What you should do:
No pictures should be carried over. Output all other parts of the entries verbatim.
*** Data records ***
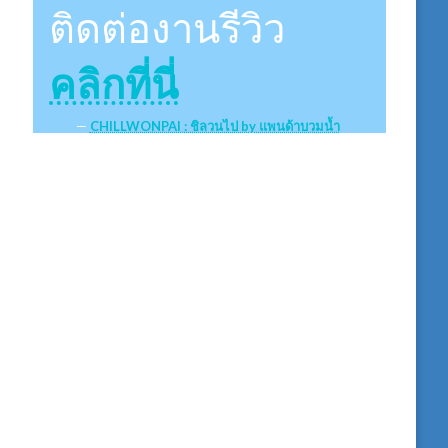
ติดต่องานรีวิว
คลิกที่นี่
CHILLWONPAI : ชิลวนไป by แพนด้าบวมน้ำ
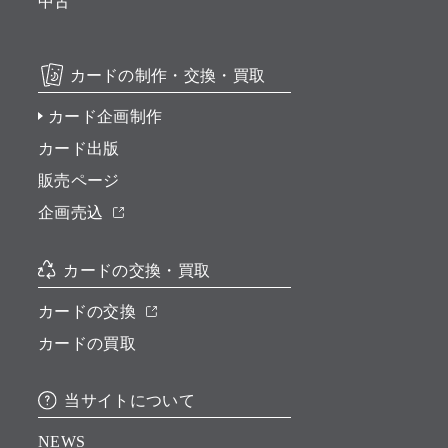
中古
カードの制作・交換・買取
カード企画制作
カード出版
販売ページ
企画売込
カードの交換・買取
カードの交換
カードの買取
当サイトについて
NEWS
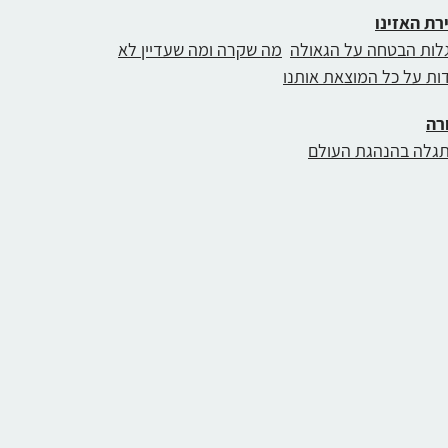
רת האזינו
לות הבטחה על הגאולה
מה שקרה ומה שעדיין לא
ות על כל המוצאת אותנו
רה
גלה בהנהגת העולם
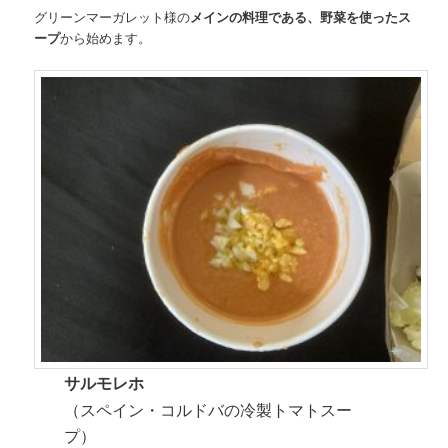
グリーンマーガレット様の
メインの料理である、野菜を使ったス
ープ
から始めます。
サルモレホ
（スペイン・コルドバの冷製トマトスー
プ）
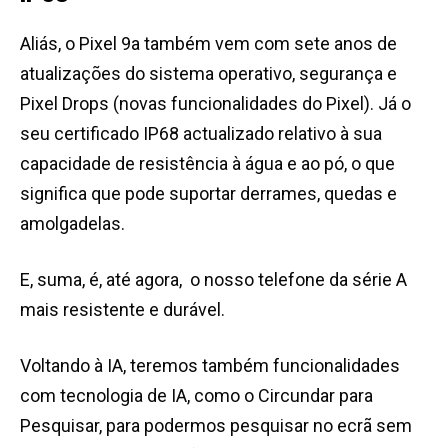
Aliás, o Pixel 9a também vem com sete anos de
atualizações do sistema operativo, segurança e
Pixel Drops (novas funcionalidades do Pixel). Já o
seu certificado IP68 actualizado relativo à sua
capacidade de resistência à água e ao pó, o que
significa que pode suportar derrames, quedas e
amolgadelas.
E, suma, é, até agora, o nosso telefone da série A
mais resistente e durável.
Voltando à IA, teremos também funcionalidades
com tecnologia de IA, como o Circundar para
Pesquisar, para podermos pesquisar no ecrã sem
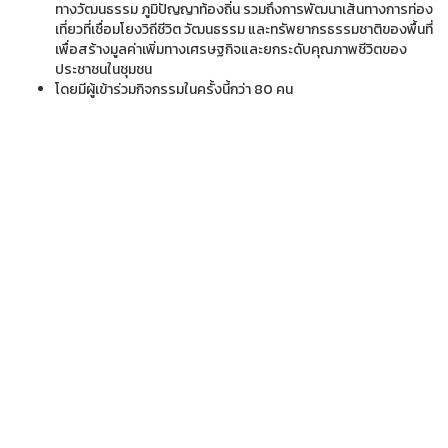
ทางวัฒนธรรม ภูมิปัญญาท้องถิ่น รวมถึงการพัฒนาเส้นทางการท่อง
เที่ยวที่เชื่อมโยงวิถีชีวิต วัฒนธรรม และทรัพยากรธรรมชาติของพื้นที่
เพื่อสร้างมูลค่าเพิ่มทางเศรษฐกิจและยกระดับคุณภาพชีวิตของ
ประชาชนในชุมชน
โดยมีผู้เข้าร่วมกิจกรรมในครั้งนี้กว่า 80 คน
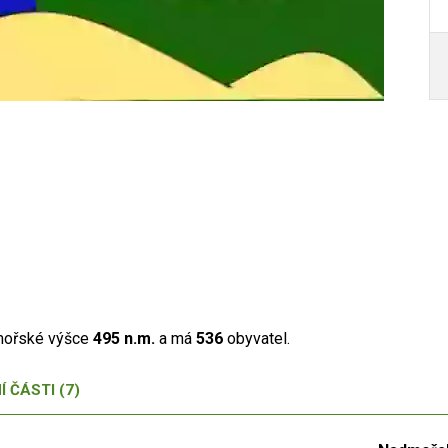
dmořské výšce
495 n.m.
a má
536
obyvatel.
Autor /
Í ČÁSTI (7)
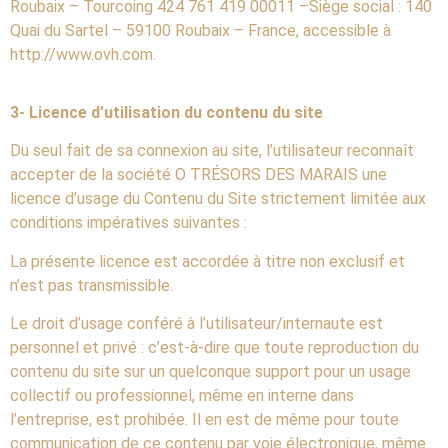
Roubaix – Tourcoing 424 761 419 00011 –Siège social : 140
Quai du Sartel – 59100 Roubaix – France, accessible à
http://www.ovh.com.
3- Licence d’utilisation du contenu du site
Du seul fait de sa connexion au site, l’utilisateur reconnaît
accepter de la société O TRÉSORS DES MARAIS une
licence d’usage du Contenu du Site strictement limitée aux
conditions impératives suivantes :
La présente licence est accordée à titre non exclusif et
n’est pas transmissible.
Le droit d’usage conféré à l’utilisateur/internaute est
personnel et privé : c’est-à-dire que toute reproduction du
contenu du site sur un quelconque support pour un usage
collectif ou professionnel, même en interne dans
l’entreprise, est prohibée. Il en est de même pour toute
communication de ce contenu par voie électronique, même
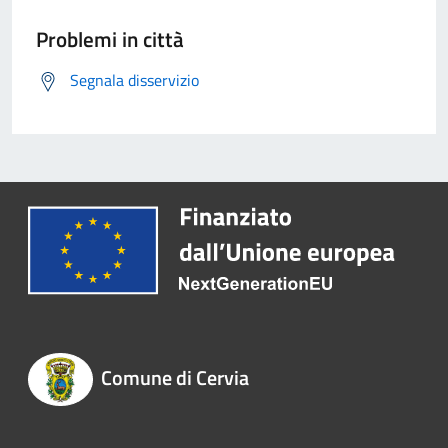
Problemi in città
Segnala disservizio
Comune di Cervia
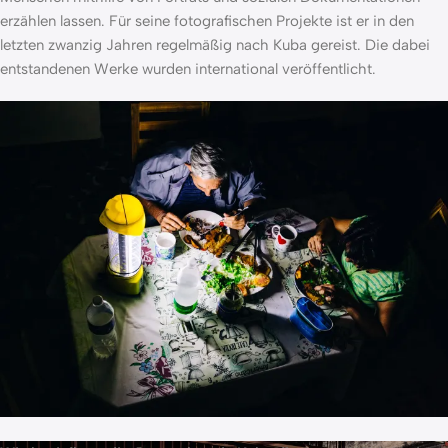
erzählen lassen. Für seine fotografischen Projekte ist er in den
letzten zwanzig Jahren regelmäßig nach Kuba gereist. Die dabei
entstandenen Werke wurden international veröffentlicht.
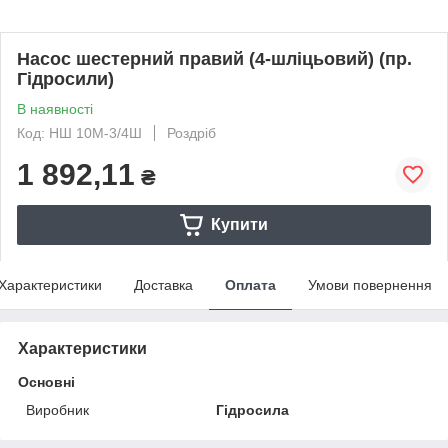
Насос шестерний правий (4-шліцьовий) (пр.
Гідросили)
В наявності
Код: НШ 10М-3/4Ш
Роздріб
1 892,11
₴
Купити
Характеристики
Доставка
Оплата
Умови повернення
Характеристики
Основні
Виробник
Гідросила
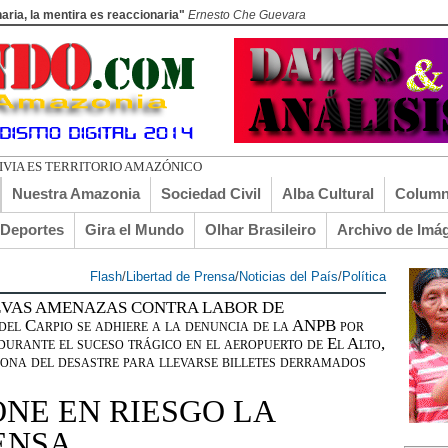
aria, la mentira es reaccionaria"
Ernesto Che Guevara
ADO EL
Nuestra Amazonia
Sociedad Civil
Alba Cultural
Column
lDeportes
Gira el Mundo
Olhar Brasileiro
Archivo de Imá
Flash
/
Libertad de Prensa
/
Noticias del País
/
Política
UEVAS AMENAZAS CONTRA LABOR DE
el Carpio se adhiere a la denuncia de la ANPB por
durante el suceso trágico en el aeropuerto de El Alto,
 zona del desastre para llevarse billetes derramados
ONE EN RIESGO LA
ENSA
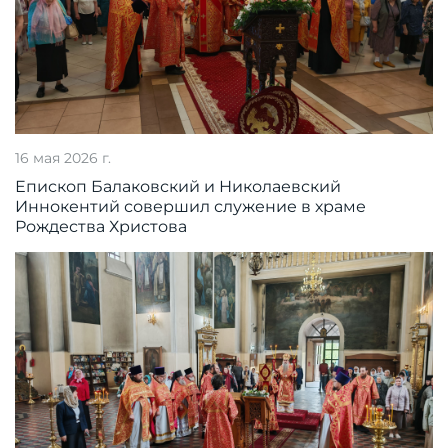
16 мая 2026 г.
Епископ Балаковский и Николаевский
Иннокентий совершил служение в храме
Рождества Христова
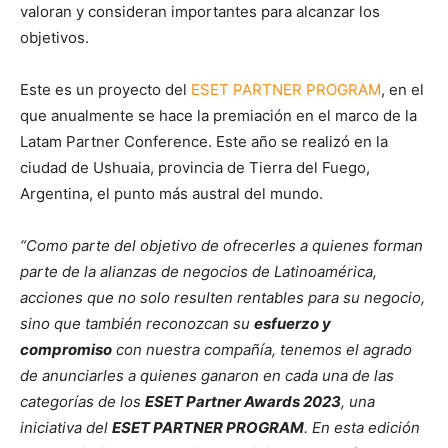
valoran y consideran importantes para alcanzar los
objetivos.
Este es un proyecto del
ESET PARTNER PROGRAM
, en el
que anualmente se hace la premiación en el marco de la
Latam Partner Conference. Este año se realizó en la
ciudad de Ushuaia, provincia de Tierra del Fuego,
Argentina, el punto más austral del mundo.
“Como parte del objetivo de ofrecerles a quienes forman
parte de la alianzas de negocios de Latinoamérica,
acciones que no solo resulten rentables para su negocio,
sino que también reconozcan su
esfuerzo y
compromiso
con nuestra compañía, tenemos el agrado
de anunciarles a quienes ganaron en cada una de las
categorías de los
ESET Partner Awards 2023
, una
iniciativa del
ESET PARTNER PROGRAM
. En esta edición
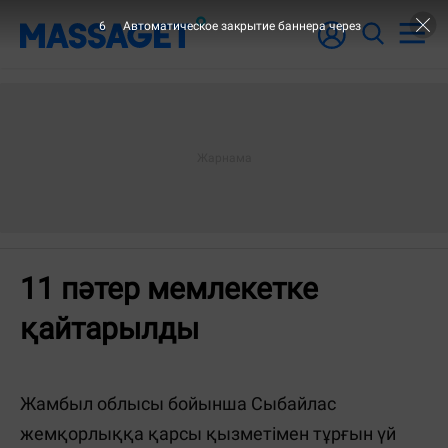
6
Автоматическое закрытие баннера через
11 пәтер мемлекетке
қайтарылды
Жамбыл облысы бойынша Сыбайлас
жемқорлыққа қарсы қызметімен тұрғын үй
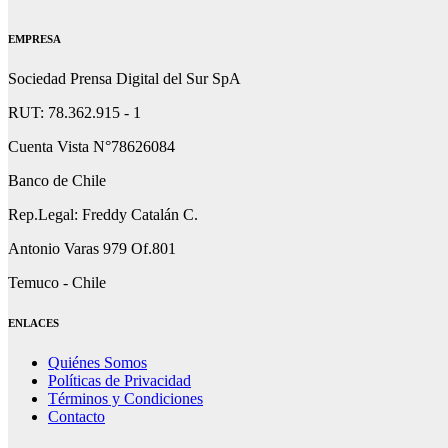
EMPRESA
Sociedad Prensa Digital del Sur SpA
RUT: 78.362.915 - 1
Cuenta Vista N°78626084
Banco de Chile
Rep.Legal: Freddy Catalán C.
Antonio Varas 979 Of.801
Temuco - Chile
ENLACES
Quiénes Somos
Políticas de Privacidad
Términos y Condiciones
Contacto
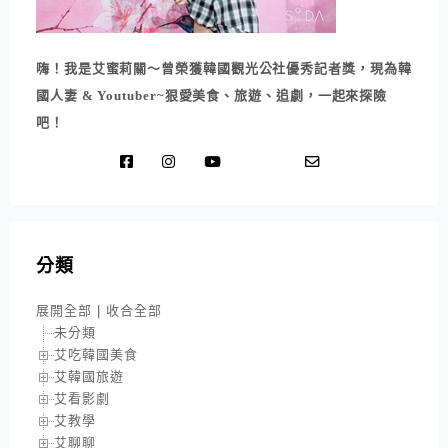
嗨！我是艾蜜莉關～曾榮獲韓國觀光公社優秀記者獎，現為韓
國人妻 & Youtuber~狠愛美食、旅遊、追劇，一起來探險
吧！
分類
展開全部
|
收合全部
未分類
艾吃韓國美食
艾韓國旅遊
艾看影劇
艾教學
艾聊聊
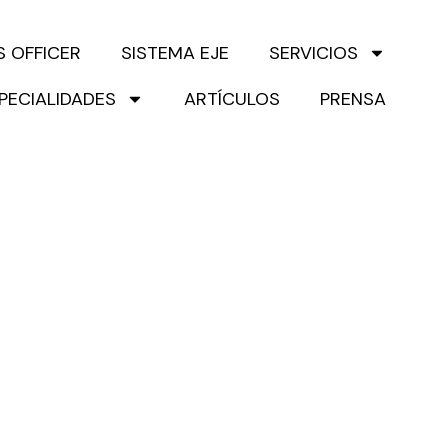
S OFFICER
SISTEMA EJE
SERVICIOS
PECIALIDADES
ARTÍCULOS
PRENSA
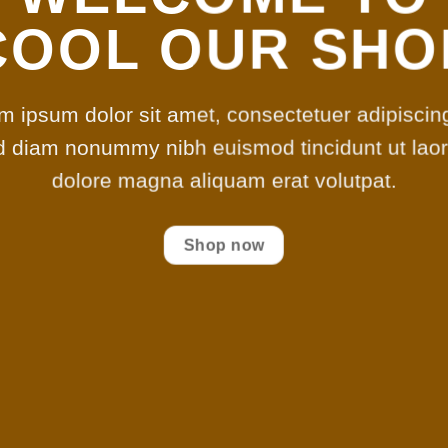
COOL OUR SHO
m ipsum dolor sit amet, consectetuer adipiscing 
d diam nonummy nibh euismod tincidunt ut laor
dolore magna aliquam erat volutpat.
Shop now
***
Expected output:
ติดต่องานรีวิว
คลิกที่นี่
CHILLWONPAI : ชิลวนไป by แพนด้าบวมน้ำ
中古
カードの制作・交換・買取
カード企画制作
カード出版
販売ページ
企画売込
カードの交換・買取
カードの交換
カードの買取
当サイトについて
NEWS
רת האזינו
לות הבטחה על הגאולה
מה שקרה ומה שעדיין לא
ות על כל המוצאת אותנו
רה
גלה בהנהגת העולם
グリーンマーガレット様の
メインの料理である、野菜を使ったス
ープ
から始めます。
サルモレホ
（スペイン・コルドバの冷製トマトスー
プ）
Aliás, o Pixel 9a também vem com sete anos de
atualizações do sistema operativo, segurança e
Pixel Drops (novas funcionalidades do Pixel). Já o
seu certificado IP68 actualizado relativo à sua
capacidade de resistência à água e ao pó, o que
significa que pode suportar derrames, quedas e
amolgadelas.
E, suma, é, até agora, o nosso telefone da série A
mais resistente e durável.
Voltando à IA, teremos também funcionalidades
com tecnologia de IA, como o Circundar para
Pesquisar, para podermos pesquisar no ecrã sem
ทางวัฒนธรรม ภูมิปัญญาท้องถิ่น รวมถึงการพัฒนาเส้นทางการท่อง
เที่ยวที่เชื่อมโยงวิถีชีวิต วัฒนธรรม และทรัพยากรธรรมชาติของพื้นที่
เพื่อสร้างมูลค่าเพิ่มทางเศรษฐกิจและยกระดับคุณภาพชีวิตของ
ประชาชนในชุมชน
โดยมีผู้เข้าร่วมกิจกรรมในครั้งนี้กว่า 80 คน
dmořské výšce
495 n.m.
a má
536
obyvatel.
Autor /
Í ČÁSTI (7)
Roubaix – Tourcoing 424 761 419 00011 –Siège social : 140
Quai du Sartel – 59100 Roubaix – France, accessible à
http://www.ovh.com.
3- Licence d’utilisation du contenu du site
Du seul fait de sa connexion au site, l’utilisateur reconnaît
accepter de la société O TRÉSORS DES MARAIS une
licence d’usage du Contenu du Site strictement limitée aux
conditions impératives suivantes :
La présente licence est accordée à titre non exclusif et
n’est pas transmissible.
Le droit d’usage conféré à l’utilisateur/internaute est
personnel et privé : c’est-à-dire que toute reproduction du
contenu du site sur un quelconque support pour un usage
collectif ou professionnel, même en interne dans
l’entreprise, est prohibée. Il en est de même pour toute
communication de ce contenu par voie électronique, même
Problemi in città
Segnala disservizio
Comune di Cervia
erzählen lassen. Für seine fotografischen Projekte ist er in den
letzten zwanzig Jahren regelmäßig nach Kuba gereist. Die dabei
entstandenen Werke wurden international veröffentlicht.
Насос шестерний правий (4-шліцьовий) (пр.
Гідросили)
В наявності
Код: НШ 10М-3/4Ш
Роздріб
1 892,11
₴
Купити
Характеристики
Доставка
Оплата
Умови повернення
Характеристики
Основні
Виробник
Гідросила
aria, la mentira es reaccionaria"
Ernesto Che Guevara
ADO EL
Nuestra Amazonia
Sociedad Civil
Alba Cultural
Column
lDeportes
Gira el Mundo
Olhar Brasileiro
Archivo de Imá
Flash
/
Libertad de Prensa
/
Noticias del País
/
Política
UEVAS AMENAZAS CONTRA LABOR DE
el Carpio se adhiere a la denuncia de la ANPB por
durante el suceso trágico en el aeropuerto de El Alto,
 zona del desastre para llevarse billetes derramados
ONE EN RIESGO LA
ENSA
16 мая 2026 г.
Епископ Балаковский и Николаевский
Иннокентий совершил служение в храме
Рождества Христова
valoran y consideran importantes para alcanzar los
objetivos.
Este es un proyecto del
ESET PARTNER PROGRAM
, en el
que anualmente se hace la premiación en el marco de la
Latam Partner Conference. Este año se realizó en la
ciudad de Ushuaia, provincia de Tierra del Fuego,
Argentina, el punto más austral del mundo.
“Como parte del objetivo de ofrecerles a quienes forman
parte de la alianzas de negocios de Latinoamérica,
acciones que no solo resulten rentables para su negocio,
sino que también reconozcan su
esfuerzo y
compromiso
con nuestra compañía, tenemos el agrado
de anunciarles a quienes ganaron en cada una de las
categorías de los
ESET Partner Awards 2023
, una
iniciativa del
ESET PARTNER PROGRAM
. En esta edición
6
Автоматическое закрытие баннера через
11 пәтер мемлекетке
қайтарылды
Жамбыл облысы бойынша Сыбайлас
жемқорлыққа қарсы қызметімен тұрғын үй
EMPRESA
Sociedad Prensa Digital del Sur SpA
RUT: 78.362.915 - 1
Cuenta Vista N°78626084
Banco de Chile
Rep.Legal: Freddy Catalán C.
Antonio Varas 979 Of.801
Temuco - Chile
ENLACES
Quiénes Somos
Políticas de Privacidad
Términos y Condiciones
Contacto
嗨！我是艾蜜莉關～曾榮獲韓國觀光公社優秀記者獎，現為韓
國人妻 & Youtuber~狠愛美食、旅遊、追劇，一起來探險
吧！
分類
展開全部
|
收合全部
未分類
艾吃韓國美食
艾韓國旅遊
艾看影劇
艾教學
艾聊聊
S OFFICER
SISTEMA EJE
SERVICIOS
PECIALIDADES
ARTÍCULOS
PRENSA
COOL OUR SHO
m ipsum dolor sit amet, consectetuer adipiscing 
d diam nonummy nibh euismod tincidunt ut laor
dolore magna aliquam erat volutpat.
Shop now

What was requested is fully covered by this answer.